▶ TEXTO PARA LEITURA
A lei 14.321/2022 entrou em vigor em 01 de abril de 2022, sendo esta a primeira e única até agora a modificar a Lei de Abuso de Autoridade desde quando entrou em vigência no Brasil, acrescentando-se agora o artigo 15-A, a qual prevê o chamado crime de violência institucional, em que comina pena para este.

Sob esse viés, é válido destacar alguns dos aspectos da Lei nº 12.321/22. Dentre eles, os bens jurídicos que serão tutelados por ela, que são: a incolumidade psíquica, o respeito à honra e à integridade moral das vítimas e das testemunhas de crimes violentos.

Nesse sentido, vale salientar a tamanha importância que essa Lei vem a agregar nesse tipo penal, dado que tem como escopo proteger os direitos característicos à vítima de infração penal ou a testemunha de crimes violentos que não serão submetidos a procedimentos desnecessários, repetitivos ou invasivos, que a leve a reviver, sem necessidade a situação de violência ou outras situações de sofrimento ou estigmatização.

É de grande valia analisar que o artigo 15-A da Lei de Abuso de Autoridade não pune particulares que revitimizem vítimas ou testemunhas. Isso pois, em se tratando de um crime de abuso de autoridade, o sujeito ativo, na forma do artigo 2º da LAA, será qualquer agente público, servidor ou não, da administração direta, indireta ou fundacional de qualquer dos poderes da União, dos estados, do Distrito Federal, dos municípios e de território.

Desse modo, o envolvimento de terceiro (não servidor público ou autoridade) no crime do artigo 15-A é admitido pelo seu §1º, mas só em situações nas quais o responsável pelo ato de instrução policial ou judicial se omitir diante da revitimização e deixar de reprimir tal conduta.

▶ DADOS REGISTRADOS
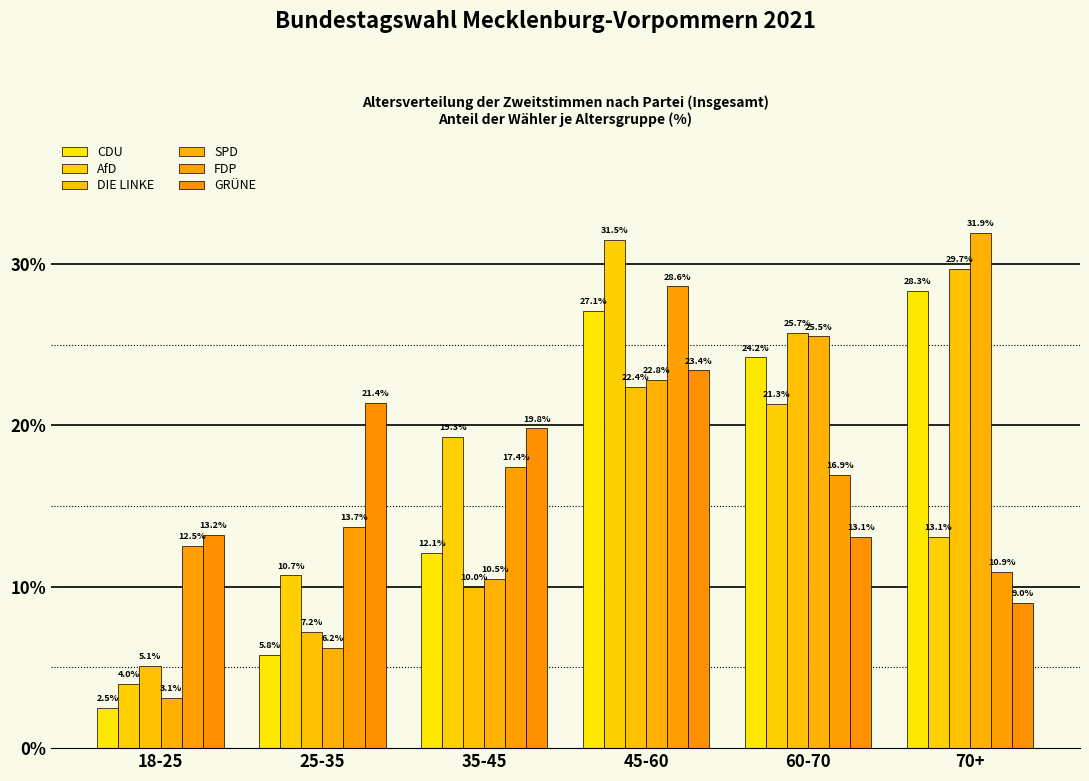

What is the difference between the maximum and minimum values in the SPD series?

28.8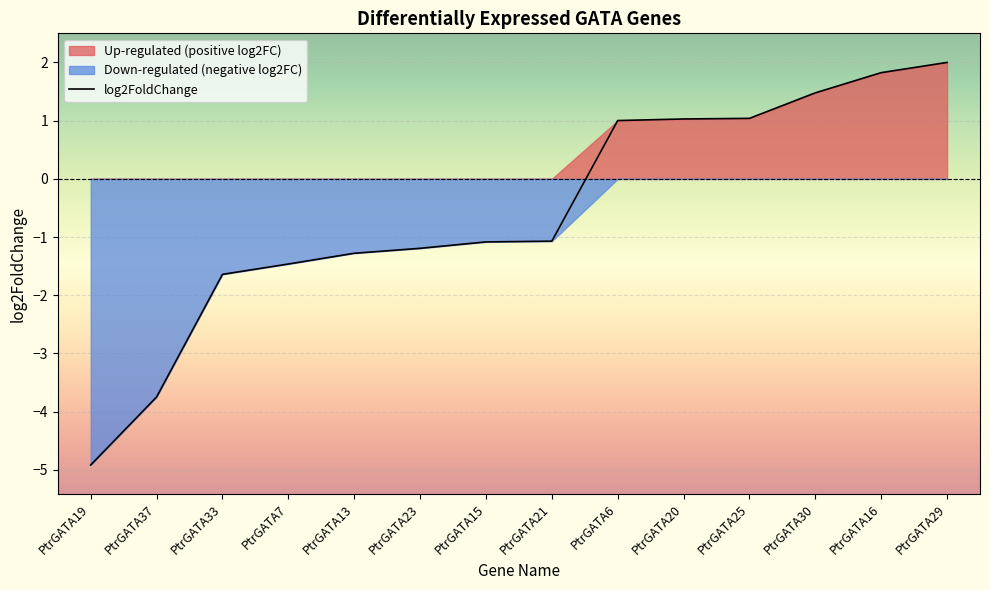

How many data points are above -1?

6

▶ ENUNCIADOS DO EXERCÍCIO
a. Reproduza o trecho do texto sobre violência institucional entre "Sob esse viés, é" e "de crimes violentos.", inclusive, modificando "incolumidade psíquica" para "integridade psíquica".
b. Dê continuidade ao texto sobre violência institucional a partir do ponto em que ele termina.

▶ RESPOSTAS DO EXERCÍCIO
a.
Sob esse viés, é válido destacar alguns dos aspectos da Lei nº 12.321/22. Dentre eles, os bens jurídicos que serão tutelados por ela, que são: a integridade psíquica, o respeito à honra e à integridade moral das vítimas e das testemunhas de crimes violentos.

b.
Assim sendo, em regra, o crime em questão será praticado por juízes, membros do Ministério Público em geral, policiais civis e militares, peritos e, talvez, por defensores públicos, mas não por advogados. Melhor teria feito o legislador, se a conduta tivesse sido inserida no Código Penal entre os crimes contra a administração da Justiça.

Ademais, vale destacar aqui que a introdução dessa nova lei vem a contribuir de forma mais clara sobre o Direito Penal de 3ª via, aquela tendência moderna que lança um olhar singularizado para as vítimas das infrações penais, quebrando aquele velho olhar protetivo tão somente para os delinquentes da relação processual.

Pereira (2022) afirma que o Direito Penal não é instrumento posto tão somente para atender os interesses e caprichos do criminoso, chamando a atenção para o fato de já existirem vários setores da sociedade defendendo os interesses de delinquentes, lembrando que isso não ocorre com a mesma intensidade quando o interesse for da vítima:

Modernamente, se conhece o Direito Penal de 3ª Via, este fundado num olhar diferenciado para o reconhecimento do direito da vítima na relação processual, em especial, para lhe proporcionar a reparação dos danos causados pelo crime em sede de justiça criminal. É claro que o Direito penal não pode ser um instrumento posto à disposição tão somente para atender os interesses do réu, do criminoso, lembrando que ao criminoso já existem vários seguimentos sociais pleiteando a sua defesa, lamentavelmente, não existente na mesma intensidade quando se fala em proteger os interesses das vítimas, a nosso sentir sempre o mais relevante na relação processual. (Pereira, 2022, p.01)

Em suma, a Lei 14.321/2022 é mais um passo para a consolidação da proteção para a vítima no ordenamento jurídico brasileiro, e, principalmente, para garantir a efetivação da promoção da dignidade para as mulheres vítimas de violência dentro do processo judicial. Em que é elementar destacar a relevância da preservação das vítimas na seara processual, especialmente dentro do processo penal, visto que este possui grande interesse estatal e tutela bens essenciais.


CONSIDERAÇÕES FINAIS

Em conformidade com o que foi explanado na presente pesquisa, ficou clara a grande abrangência que o princípio da dignidade da pessoa humana possui, em que este é considerado como um dos principais avanços que a Constituição Cidadã trouxe. E, é a partir deste que se confere a centralidade da legislação na pessoa humana, fator que confere eficácia e legalidade para esta, em busca de assegurar direitos para todos.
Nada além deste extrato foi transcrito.